── Exercise data

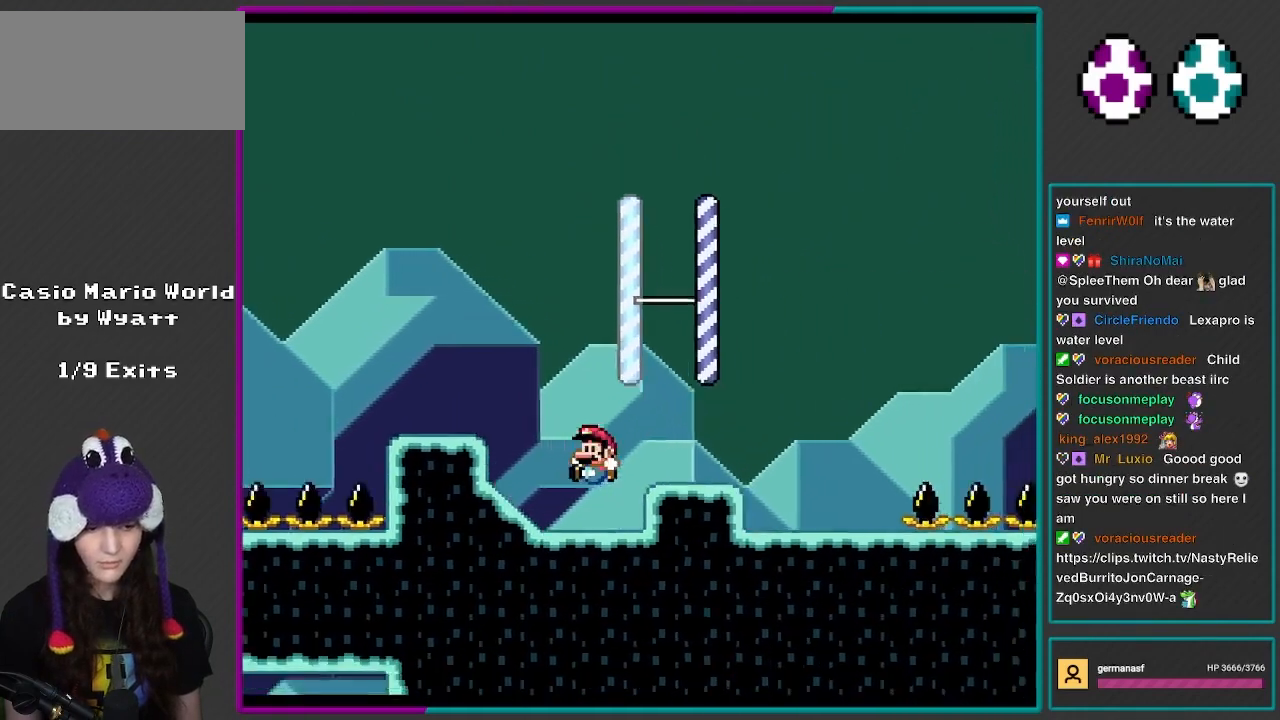
{"buttons": ["B", "Y"], "events": [[17, "DPAD_RIGHT", "up"], [100, "DPAD_LEFT", "down"], [100, "Y", "up"], [133, "DPAD_LEFT", "up"], [133, "Y", "down"], [233, "B", "down"]]}
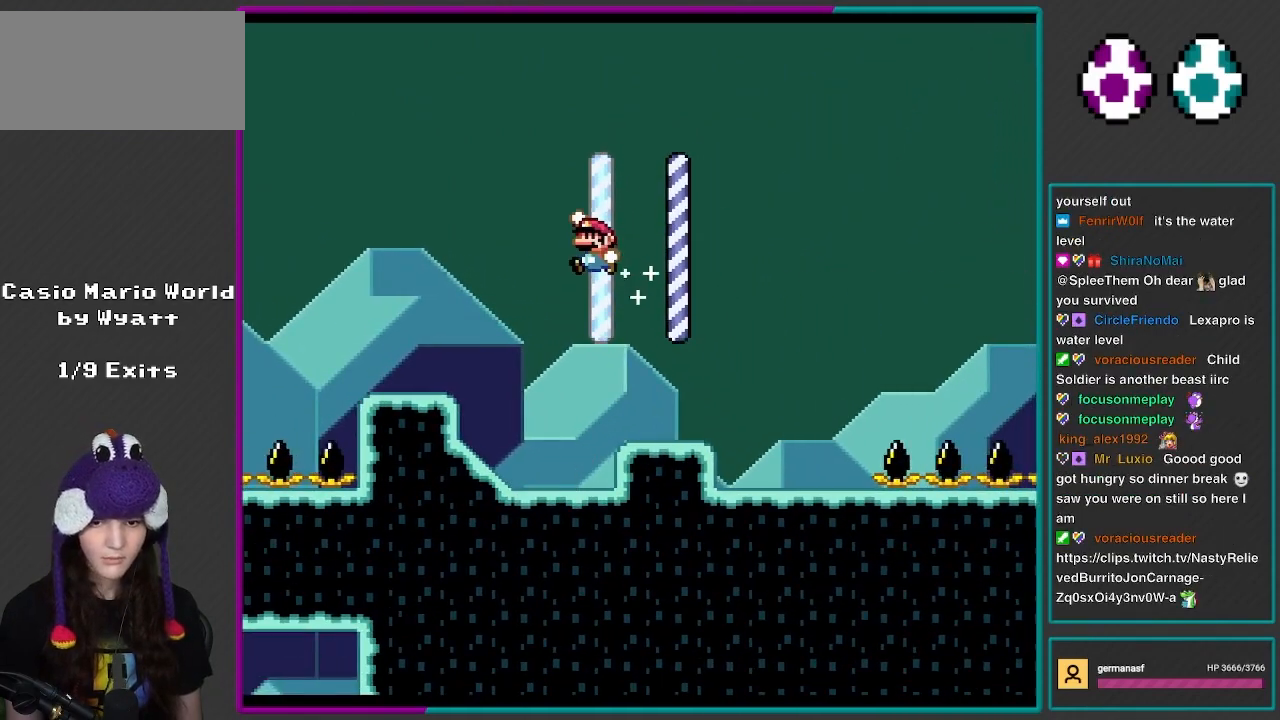
{"buttons": [], "events": [[100, "B", "up"], [200, "DPAD_RIGHT", "down"], [200, "Y", "up"], [300, "DPAD_RIGHT", "up"]]}
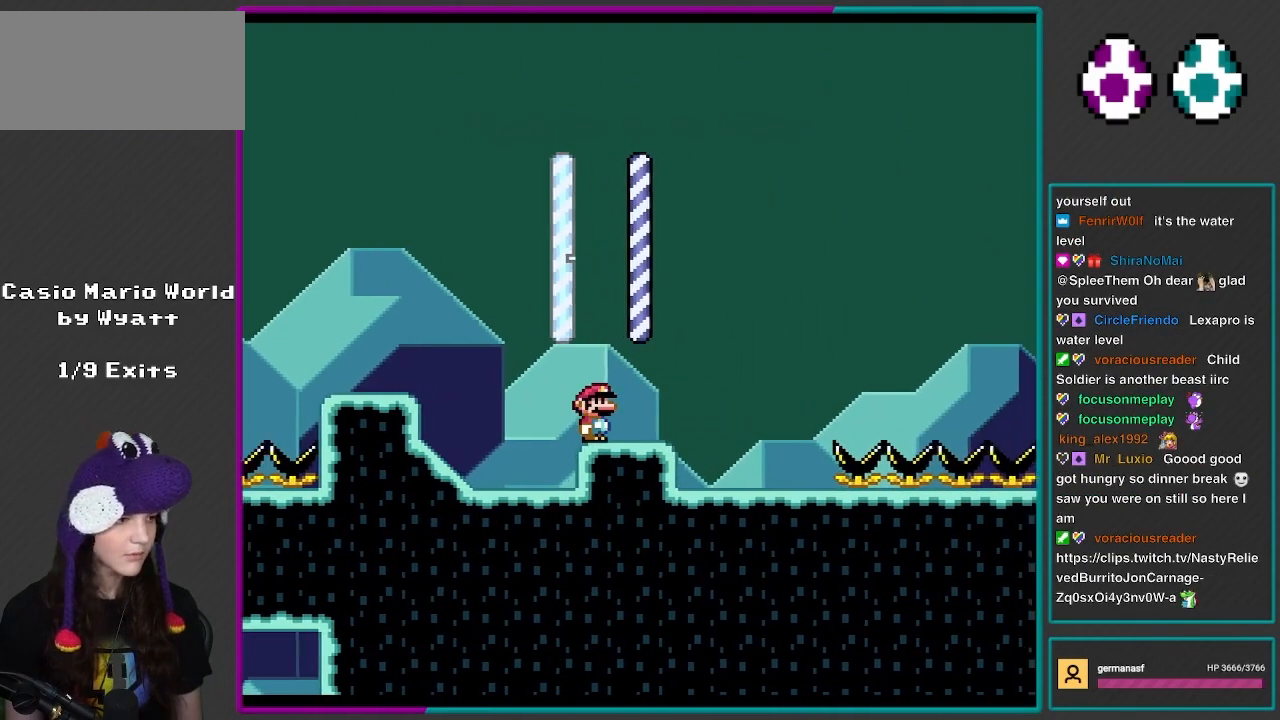
{"buttons": [], "events": []}
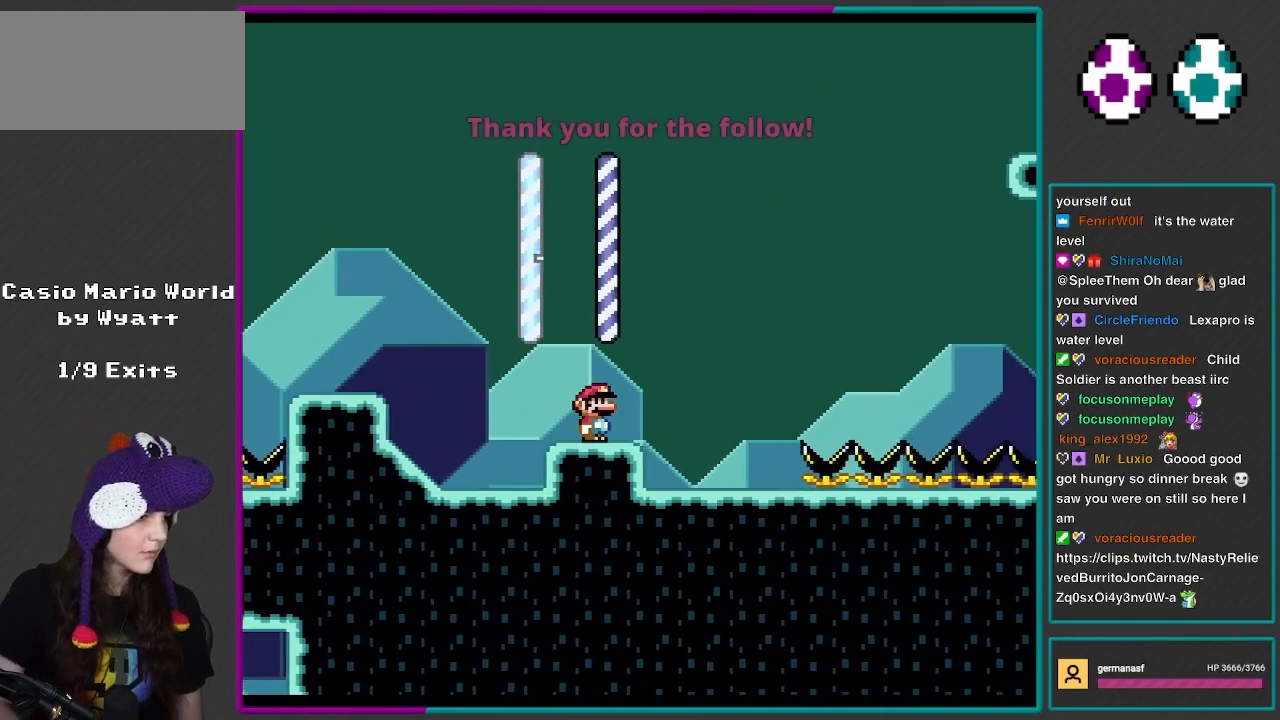
{"buttons": [], "events": []}
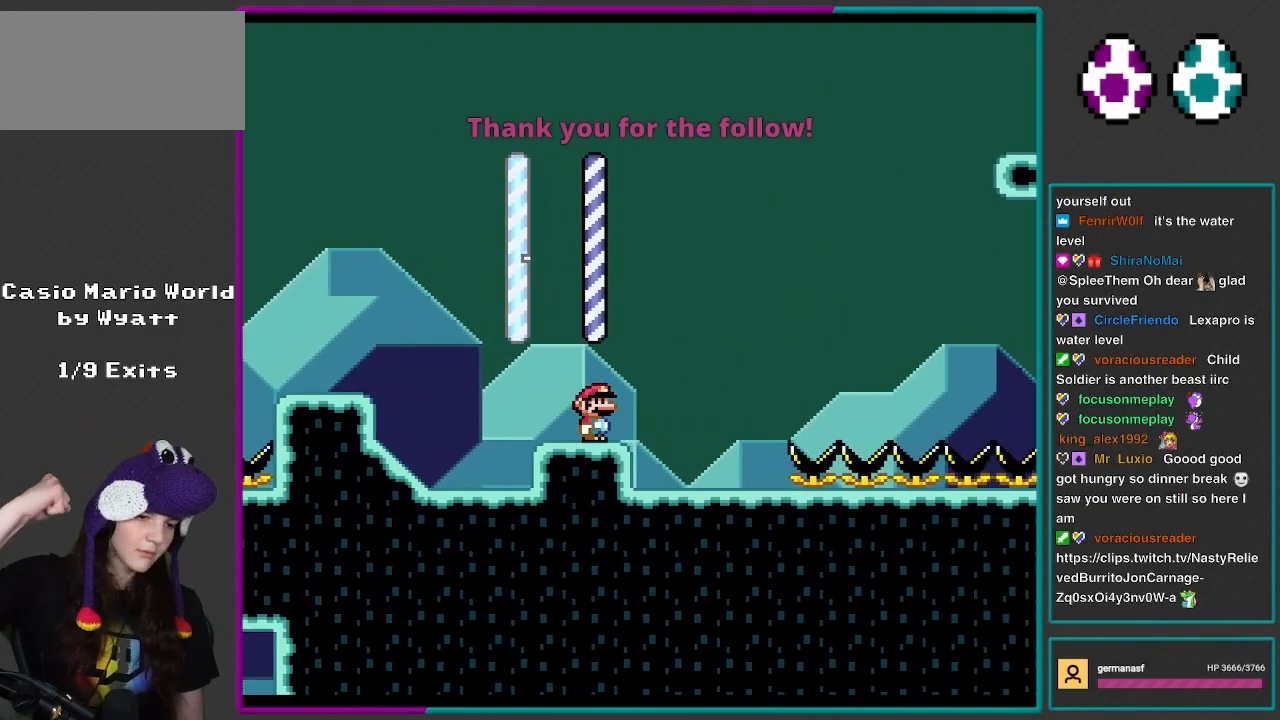
{"buttons": [], "events": []}
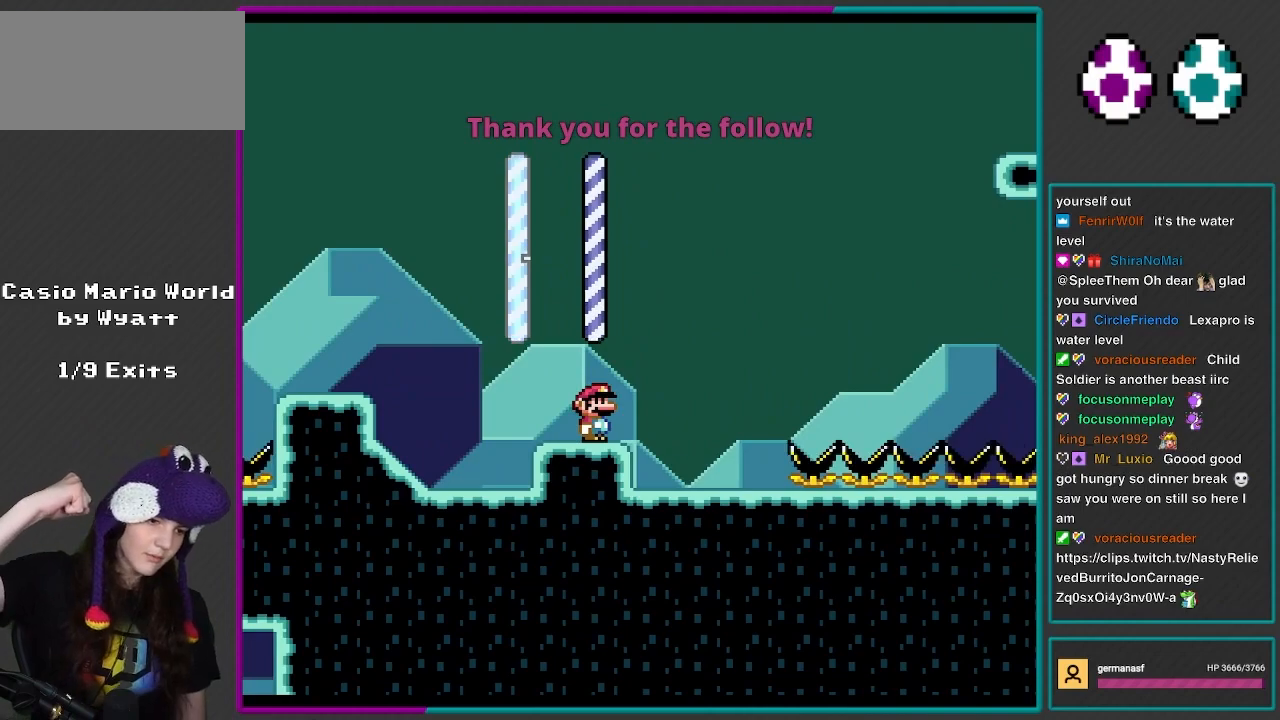
{"buttons": [], "events": []}
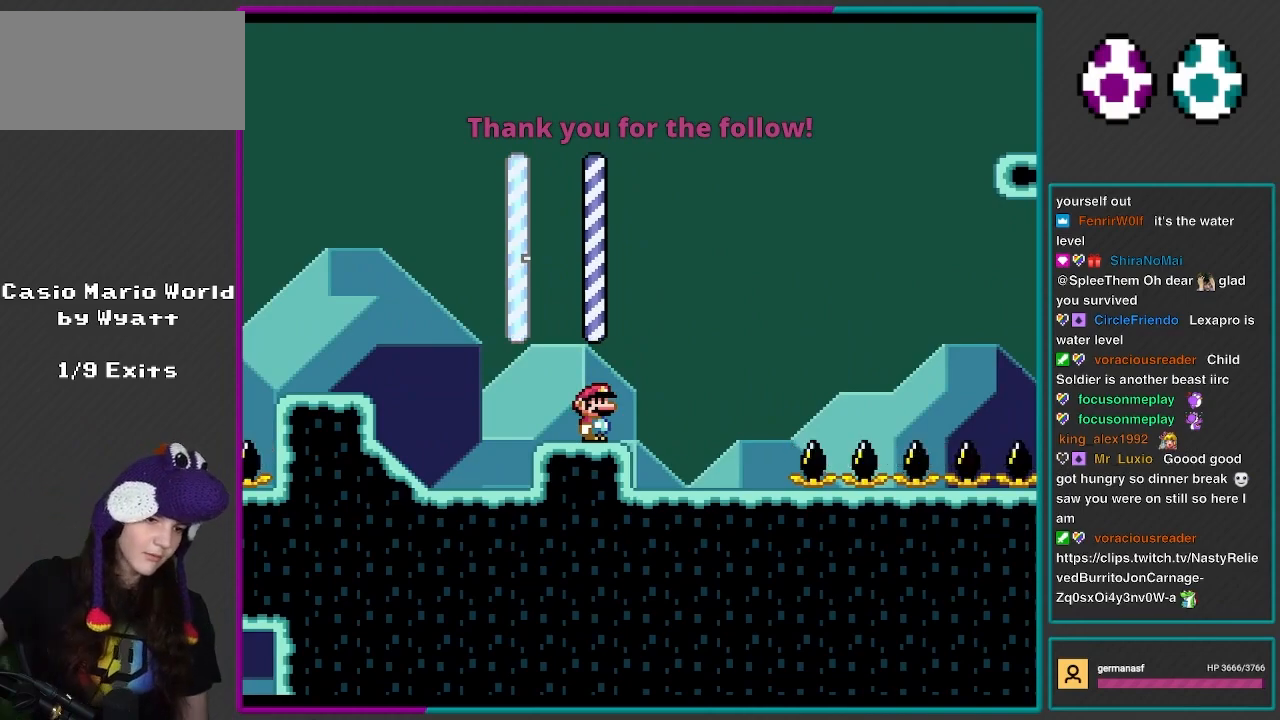
{"buttons": [], "events": []}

────

Please give the number of lines in the listing above where "down" appears, and nothing else.

● Result of this exercise:
2